Question

The plant factor which affects the transpiration are (a) Number and distribution of stomata (b) Number of stomata open (c) Water status of plant (d) All of these

Short answer

The correct answer is (d) All of these.

Step-by-step solution

Understanding the role of stomata in transpiration

Stomata are small openings on the plant leaves that allow transpiration. The number and distribution of stomata, as well as how many are open, would naturally impact the rate of transpiration. Therefore, option (a) and (b) are correct.

Considering the water status of the plant

The water status of the plant directly impacts transpiration. If the plant is in a well-watered condition, its stomata tend to open and allow a higher rate of transpiration. Consequently, option (c) is also correct.

Combining all the factors

After examining each of the factors presented independently, we can conclude that all of them - the number and distribution of stomata, the number of open stomata, and the water status of the plant - would play a role in how much transpiration the plant undergoes. Therefore, option (d), which combines all these factors, is the most comprehensive answer.

Key concepts

Stomata and Transpiration

Transpiration is a critical process in plants that involves the movement of water through the plant and its subsequent loss as water vapor from the aerial parts, primarily through structures known as stomata.

Stomata are tiny openings primarily found on the underside of plant leaves that regulate both the uptake of carbon dioxide for photosynthesis and the release of oxygen. However, a critical function they serve is to facilitate the loss of water vapor to the atmosphere in the process of transpiration.

The Role of Stomata in Transpiration

Stomata play a direct role in determining the transpiration rate. When stomata are open, transpiration rates increase because more water can escape from the leaf's internal parts to the external environment. Various environmental conditions such as light, humidity, and the plant's water status can influence whether stomata open or close.

Additionally, the distribution and density of stomata on leaves can affect how much water is transpired. Leaves with a high density of stomata may transpire more water than those with fewer stomata. It is also essential for students to understand that transpiration is not merely water loss but a process that drives the movement of water and nutrients from the roots up through the plant in a system known as the transpiration stream.

Water Status of Plants

The water status of a plant greatly impacts its physiological activities, including transpiration.

The water status can be defined as the balance between water uptake by the roots and water loss through transpiration. Factors that affect the water status include the plant's hydration level, the water content in the soil, and environmental conditions such as temperature and humidity.

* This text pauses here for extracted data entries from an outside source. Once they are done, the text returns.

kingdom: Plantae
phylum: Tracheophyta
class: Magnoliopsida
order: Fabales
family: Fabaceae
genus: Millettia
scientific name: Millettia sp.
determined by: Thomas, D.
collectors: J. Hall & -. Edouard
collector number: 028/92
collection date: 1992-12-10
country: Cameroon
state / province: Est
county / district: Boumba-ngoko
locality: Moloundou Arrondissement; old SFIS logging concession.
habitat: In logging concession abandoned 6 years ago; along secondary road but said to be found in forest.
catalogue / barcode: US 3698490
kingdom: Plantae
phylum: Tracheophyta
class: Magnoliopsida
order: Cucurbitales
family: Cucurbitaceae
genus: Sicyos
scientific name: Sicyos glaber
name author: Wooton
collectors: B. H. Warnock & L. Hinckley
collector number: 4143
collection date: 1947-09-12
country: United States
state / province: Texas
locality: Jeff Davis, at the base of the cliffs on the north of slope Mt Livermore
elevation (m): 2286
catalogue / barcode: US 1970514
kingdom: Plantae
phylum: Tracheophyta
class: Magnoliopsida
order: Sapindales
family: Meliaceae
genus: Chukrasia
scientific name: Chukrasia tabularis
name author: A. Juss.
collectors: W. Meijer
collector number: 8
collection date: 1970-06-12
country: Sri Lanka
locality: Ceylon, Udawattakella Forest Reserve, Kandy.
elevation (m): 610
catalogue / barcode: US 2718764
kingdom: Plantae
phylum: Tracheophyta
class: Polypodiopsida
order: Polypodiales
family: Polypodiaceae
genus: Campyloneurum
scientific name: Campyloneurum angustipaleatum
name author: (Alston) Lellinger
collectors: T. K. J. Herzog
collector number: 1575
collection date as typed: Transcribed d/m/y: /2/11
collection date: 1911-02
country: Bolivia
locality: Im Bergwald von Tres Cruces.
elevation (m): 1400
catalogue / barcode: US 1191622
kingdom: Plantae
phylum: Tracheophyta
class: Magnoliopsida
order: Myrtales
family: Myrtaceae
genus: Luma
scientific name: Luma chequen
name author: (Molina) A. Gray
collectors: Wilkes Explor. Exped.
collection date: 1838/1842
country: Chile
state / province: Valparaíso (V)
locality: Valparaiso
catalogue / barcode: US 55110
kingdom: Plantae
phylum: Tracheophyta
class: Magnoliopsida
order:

Effect of Water Availability on Transpiration

If a plant has sufficient water, the turgidity of the cells, including the guard cells around the stomata, is maintained, leading to the stomata being open. This state promotes higher transpiration rates. Conversely, during water stress, plants will often close their stomata to conserve water, significantly reducing transpiration. This adaptive mechanism helps plants to manage their water economy under different environmental conditions and is crucial for their survival.

Plant Physiology

Plant physiology encompasses the study of how plants function, including processes like photosynthesis, respiration, and transpiration. These complex processes are interlinked and are crucial for plant growth, reproduction, and survival.

Transpiration is a physiological process with both short-term and long-term consequences for the plant. Short-term, it's involved in nutrient uptake and temperature regulation. Long-term, it affects the plant's growth patterns, water-use efficiency, and stress responses.

Big Picture of Plant Physiology

Understanding the physiology of a plant requires looking at how various processes work together synergistically. For instance, transpiration affects the transport of nutrients and maintains the plant's temperature, which in turn affects photosynthetic efficiency and overall plant growth. Students should be able to envision these processes not in isolation but as a complex, finely-tuned system that allows plants to interact with their environment and perform vital life-supporting tasks.